Weißenthurm

Weißer Turm

Der Weiße Turm wurde als kurtrierischer Zoll- und Grenzturm etwa 100 Meter vor der Grenze zum Kurfürstentum Köln errichtet. Bis 1829 verlief der Durchgangsverkehr auf der am Turm vorbeiführenden "Alten Straße". Die Höhe - von der Türschwelle bis zur Spitze - beträgt ca. 28,50 Meter, das Außenmaß im mittleren Teil 9,30 x 9,30 m, die Mauerdicke dort ca. 1,65 Meter. Die Seitenflächen des Turmes sind exakt nach Norden (zum Rhein hin), Süden, Westen und Osten ausgerichtet.

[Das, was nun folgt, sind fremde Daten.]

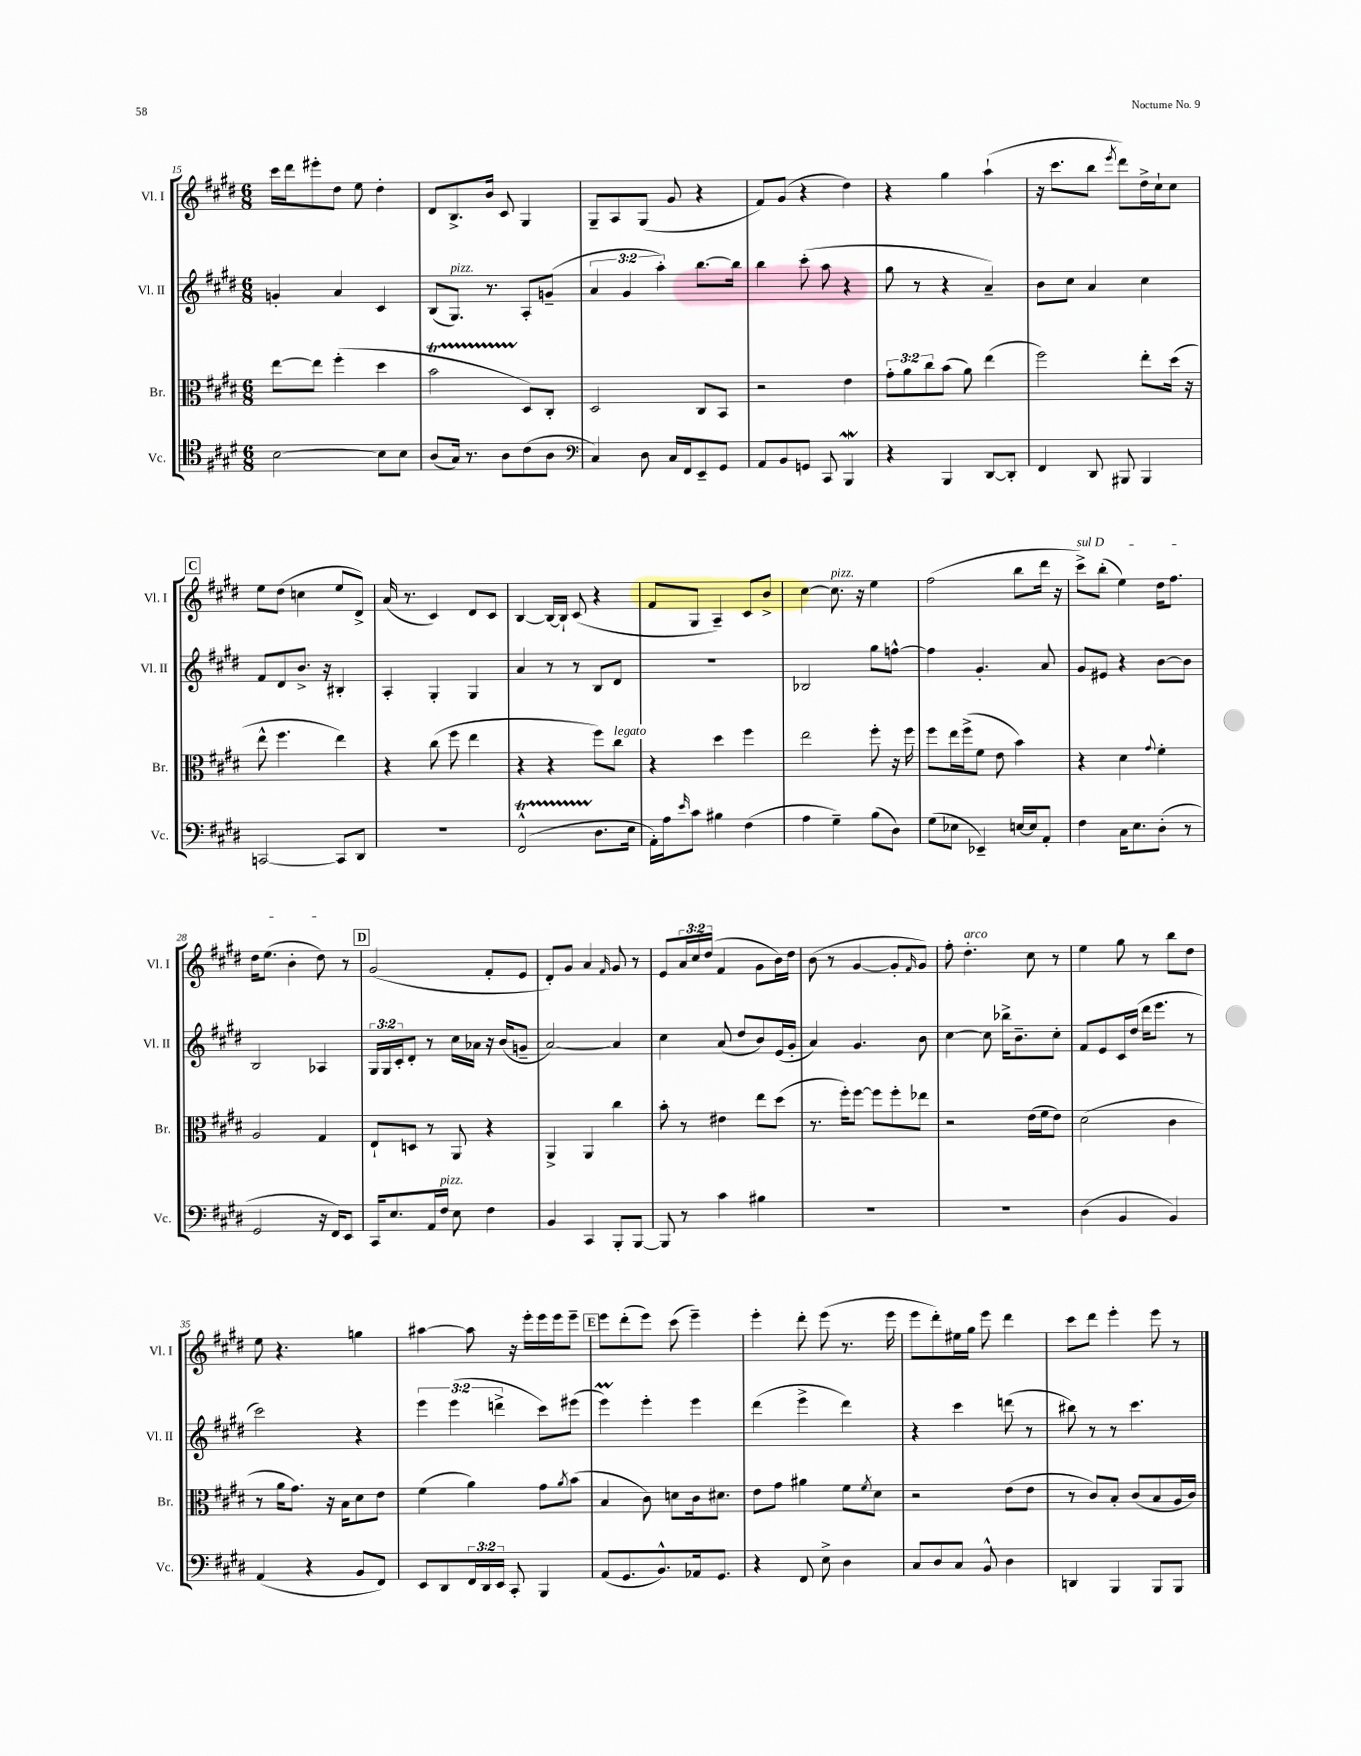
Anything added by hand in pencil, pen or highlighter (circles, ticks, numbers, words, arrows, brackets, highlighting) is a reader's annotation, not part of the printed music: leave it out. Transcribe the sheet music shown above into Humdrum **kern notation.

**kern	**kern	**kern	**kern
*part4	*part3	*part2	*part1
*staff4	*staff3	*staff2	*staff1
*I"Vc.	*I"Br.	*I"Vl. II	*I"Vl. I
*I'Vc.	*I'Br.	*I'Vl. II	*I'Vl. I
*clefC4	*clefC3	*clefG2	*clefG2
*k[f#c#g#d#]	*k[f#c#g#d#]	*k[f#c#g#d#]	*k[f#c#g#d#]
*M6/8	*M6/8	*M6/8	*M6/8
=15	=15	=15	=15
[2B\	[8ee\L	4gn'/	16ccc#\LL
.	.	.	16ddd#\J
.	8ee\J]	.	8eee#X'\
.	(4ff#'\	4a/	8dd#\J
.	.	.	8ee\
8B\L]	4dd#\	4c#/	4dd#'\
8B\J	.	.	.
=16	=16	=16	=16
(8A/L	2bT\	(8B/L	8d#/L
!	!	!LO:TX:a:i:t=pizz.	!
16G#/Jk)	.	8.G#/J)	8.B^/
8.r	.	.	.
.	.	8.r	16b/Jk
8A\L	.	.	8c#/
(8c#\	8D#/L)	8A'/L	4G#/
8A\J	8C#'/J	(8gn~/J	.
=17	=17	=17	=17
*clefF4	*	*	*
4C#/)	2D#/	6a/	8G#~/L
.	.	.	8A/
.	.	6g#/	.
8D#\	.	.	(8G#/J
.	.	6aa'\)	.
16C#/LL	.	.	8g#/
16FF#/J	.	.	.
8EE~/	8C#/L	[8.bb\L	4r
8GG#/J	8BB/J	.	.
.	.	16bb\Jk]	.
=18	=18	=18	=18
8AA/L	2r	4bb\	8f#/L)
8BB/	.	.	(8g#/J
8GGn/J	.	(8ccc#'\	4r
8CC#/	.	8aa\	.
4BBBW/	4e\	4r	4dd#\)
=19	=19	=19	=19
4r	12g#'\L	8gg#\	4r
.	12a\	.	.
.	.	8r	.
.	12cc#\	.	.
4BBB/	(8b\J	4r	4gg#\
.	8a\)	.	.
[8DD#/L	(4ee\	4a~/)	(4aa`\
8DD#'/J]	.	.	.
=20	=20	=20	=20
4FF#/	2ff#\)	8b\L	16r
.	.	.	8.ccc#\L
.	.	8cc#\J	.
8DD#/	.	4a/	8bb\J
.	.	.	8qeee/
8BBB#X/	.	.	8ddd#\L)
4BBB#/	8ee'\L	4cc#\	16dd#^\L
.	.	.	16cc#`\J
.	(16dd#\Jk	.	8cc#\J
.	16r	.	.
!!LO:LB:g=z
!!LO:REH:place=s1:t=C
=21	=21	=21	=21
[2CCn/	8ee^^\	8f#/L	8ee\L
.	4.ff#\	8d#/	(8dd#\J
.	.	8.b^/J	4ccn\
.	.	16r	.
8CC/L]	4ee\)	4B#X'/	8ee/L
8DD#/J	.	.	8d#^/J)
=22	=22	=22	=22
2.r	4r	4A'/	(16a/
.	.	.	8.r
.	(8cc#\	4G#'/	4c#/)
.	8ff#\	.	.
.	4ee\	4G#/	8d#/L
.	.	.	8c#/J
=23	=23	=23	=23
(2FF#T^^/	4r	4a/	[4B/
.	4r	8r	16B/LL_
.	.	.	16B`/JJ]
.	.	8r	(8c#/
8.D#\L	8ff#\L)	8B/L	4r
!	!LO:TX:a:i:t=legato	!	!
.	8cc#\J	8d#/J	.
16E\Jk	.	.	.
=24	=24	=24	=24
16AA'\LL)	4r	2.r	8f#/L
16A\J	.	.	.
16qqe/	.	.	.
8c#\J	.	.	8G#/J
4B#X\	4dd#\	.	4A~/)
(4F#\	4ff#\	.	8c#/L
.	.	.	8b^/J
=25	=25	=25	=25
4A\	2ee\	2B-X/	[4cc#\
!	!	!	!LO:TX:a:i:t=pizz.
4G#~\)	.	.	8.cc#\]
.	.	.	16r
(8B\L	8ff#'\	8gg#\L	4ee\
8D#\J)	16r	[8ffn^^\J	.
.	16ff#\	.	.
=26	=26	=26	=26
(8G#\L	8ff#\L	4ff\]	(2ff#\
8E-X\J	16ee\L	.	.
.	(16ff#^\J	.	.
4EE-X~/)	8f#\J	4.g#'/	.
.	8e\	.	.
[16En/LL	4b\)	.	8bb\L
16E/J]	.	.	.
8AA'/J	.	8a/	16ddd#\Jk
.	.	.	16r
=27	=27	=27	=27
!	!	!	!LO:TX:a:i:t=sul D
4F#\	4r	8g#/L	8ccc#^\L)
.	.	8e#X/J	(8bb'\J
16C#\KL	4d#\	4r	4ee\)
8.E\	.	.	.
.	8qqg#/	.	.
(8D#'\J	4f#'\	[8b\L	16dd#\KL
.	.	.	8.ff#\J
8r	.	8b\J]	.
!!LO:LB:g=z
=28	=28	=28	=28
2GG#/	2A/	2B/	16dd#\KL
.	.	.	(8.ee\J
.	.	.	4b'\
16r	4G#/	4A-X/	8dd#\)
16FF#/KL)	.	.	.
8EE/J	.	.	8r
!!LO:REH:place=s1:t=D
=29	=29	=29	=29
16CC#/KL	8E`/L	24G#/LL	(2g#/
.	.	24G#/	.
8.E/	.	.	.
.	.	24c#'/J	.
.	8Dn/J	8d#'/J	.
16AA/L	8r	8r	.
!LO:TX:a:i:t=pizz.	!	!	!
16F#/JJ	.	.	.
8E\	8AA/	16cc#\LL	.
.	.	16a-X\JJ	.
4F#\	4r	16r	8f#'/L
.	.	(16b/KL	.
.	.	8gn~/J	8e/J
=30	=30	=30	=30
4BB/	4AA^/	[2a/)	8d#'/L)
.	.	.	8g#/J
4CC#/	4AA/	.	4a/
.	.	.	16qqf#/
8BBB'/L	4cc#\	4a/]	8g#/
[8BBB/J	.	.	8r
=31	=31	=31	=31
8BBB/]	8b'\	4cc#\	8e/L
8r	8r	.	24a/L
.	.	.	24cc#/
.	.	.	(24dd#/JJ
4c#\	4e#X\	(8a/	4f#/
.	.	8dd#/L	.
4B#X\	8ee\L	8b/)	8g#\L
.	(8dd#\J	(16e/L	16b\L)
.	.	16g#'/JJ	16dd#\JJ
=32	=32	=32	=32
2.r	8.r	4a/)	(8b\
.	.	.	8r
.	16ff#'\KL)	.	.
.	[8ff#\J	4.g#/	[4g#/
.	8ff#\L]	.	.
.	8ff#'\	.	8g#'/L]
.	.	.	16qqf#/
.	8ee-X\J	8b\	8g#/J)
=33	=33	=33	=33
2.r	2r	[4cc#\	8ff#'\
!	!	!	!LO:TX:a:i:t=arco
.	.	.	4.dd#'\
.	.	8cc#\]	.
.	.	16bb-X^\KL	.
.	.	8.b~\	.
.	(16e\LL	.	8cc#\
.	16f#\J	.	.
.	8e\J)	8cc#'\J	8r
=34	=34	=34	=34
(4D#\	(2d#\	8f#/L	4ee\
.	.	8e/	.
4BB/	.	16c#/L	8gg#\
.	.	(16dd#/JJ	.
.	.	16ddd#\KL	8r
.	.	8.eee\J	.
4BB/)	4c#\	.	8bb\L
.	.	8r	8dd#\J
!!LO:LB:g=z
=35	=35	=35	=35
(4AA/	8r	2ccc#\)	8ee\
.	16a\KL	.	4.r
.	8.g#\J)	.	.
4r	.	.	.
.	16r	.	.
.	16B\KL	.	.
8BB/L	8d#\	4r	4ggn\
8FF#/J)	8e\J	.	.
=36	=36	=36	=36
8EE/L	(4f#\	6eee\	[4aa#X\
8DD#/	.	.	.
.	.	(6eee\	.
24FF#/L	4a\)	.	8aa#\]
24DD#/	.	.	.
24EE/JJ	.	6dddn^\	.
8CC#'/	.	.	16r
.	.	.	16eee'\LL
4BBB/	8g#\L	8ccc#\L)	16eee\
.	.	.	16eee\J
.	8qa/	.	.
.	(8b\J	(8eee#X\J	8eee~\J
!!LO:REH:place=s1:t=E
=37	=37	=37	=37
(8AA/L	4B/	4eeeM\)	8eee\L
8.GG#/	.	.	(8ddd#'\
.	8c#\)	4eee'\	8eee\J)
8.BB^^/)	.	.	.
.	8dn\L	.	(8ccc#\
16AA-X/k	16c#\k	4eee\	4eee~\)
8.GG#/J	8.d#X\J	.	.
=38	=38	=38	=38
4r	8e\L	(4ddd#\	4eee'\
.	8g#\J	.	.
8FF#/	4a#X\	4eee^\	8ddd#'\
8E^\	.	.	(8eee\
4D#\	8f#\L	4ddd#\)	8.r
.	8qf#/	.	.
.	8d#\J	.	.
.	.	.	16eee\
=39	=39	=39	=39
8C#/L	2r	4r	8eee\L
8D#/	.	.	8ddd#'\)
8C#/J	.	4ccc#\	16ee#X\L
.	.	.	16gg#\JJ
8BB^^/	.	.	8eee\
4D#\	(8e\L	(8dddn\	4ddd#\
.	8e\J	8r	.
=40	=40	=40	=40
4DDn/	8r	8bb#X\)	8ccc#\L
.	8c#/L)	8r	8ddd#\J
4BBB/	8B'/J	8r	4eee'\
.	(8c#/L	4.ccc#\	.
8BBB/L	8B/	.	8eee\
8BBB/J	16A/L	.	8r
.	16c#/JJ)	.	.
==	==	==	==
*-	*-	*-	*-
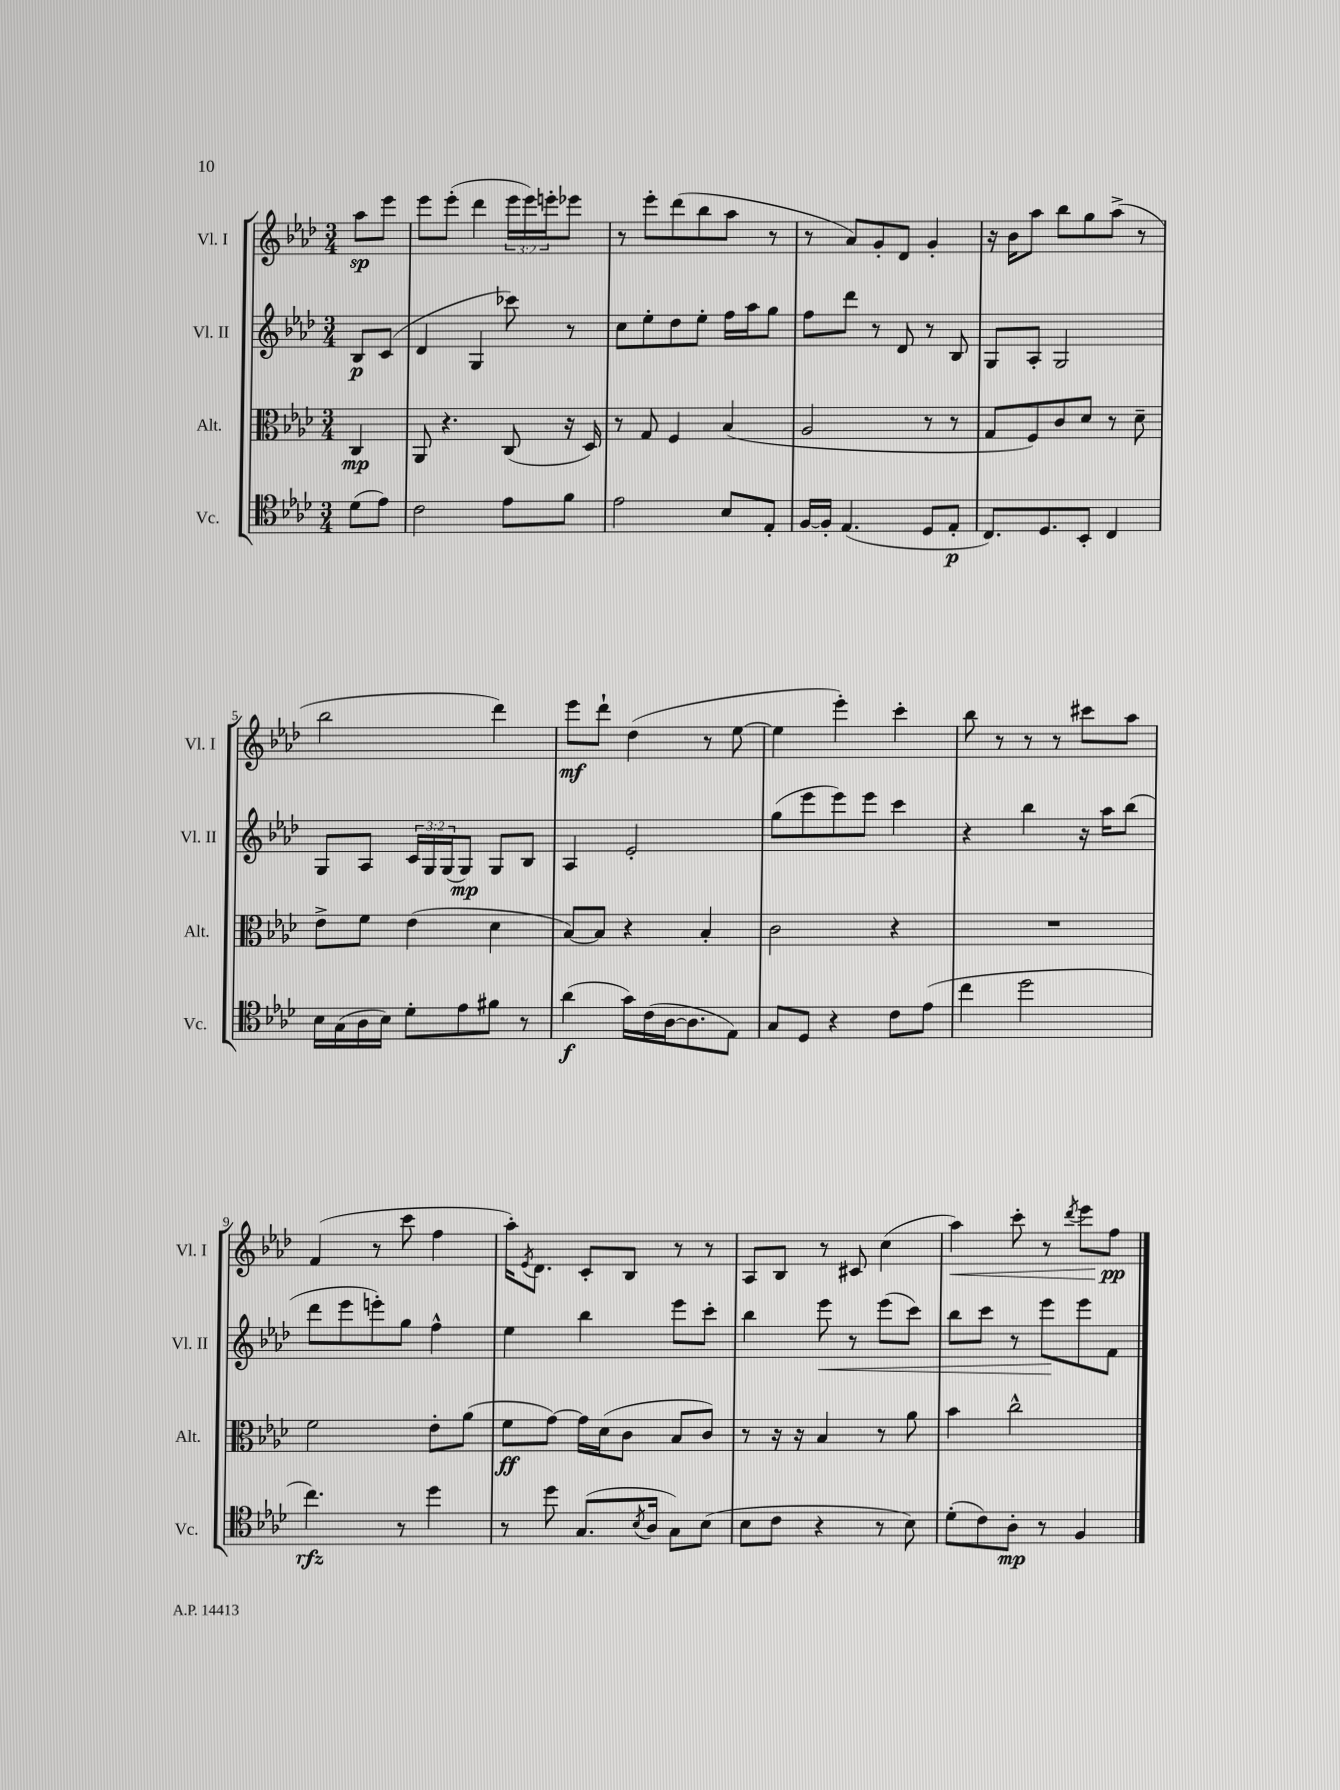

Seit 1983 gilt der Weiße Turm als Kulturdenkmal und ist nach dem Landesgesetz sowie der Haager Konvention geschützt. Im Volksmund heißt er "Eulenturm".


Hoche-Monument

In der Stadt Weißenthurm befindet sich das Grabmonument des französischen Generals Hoche, der 1797 am Weißen Thurm mit seinen Truppen über den Rhein ging und bei Neuwied die Österreicher besiegte.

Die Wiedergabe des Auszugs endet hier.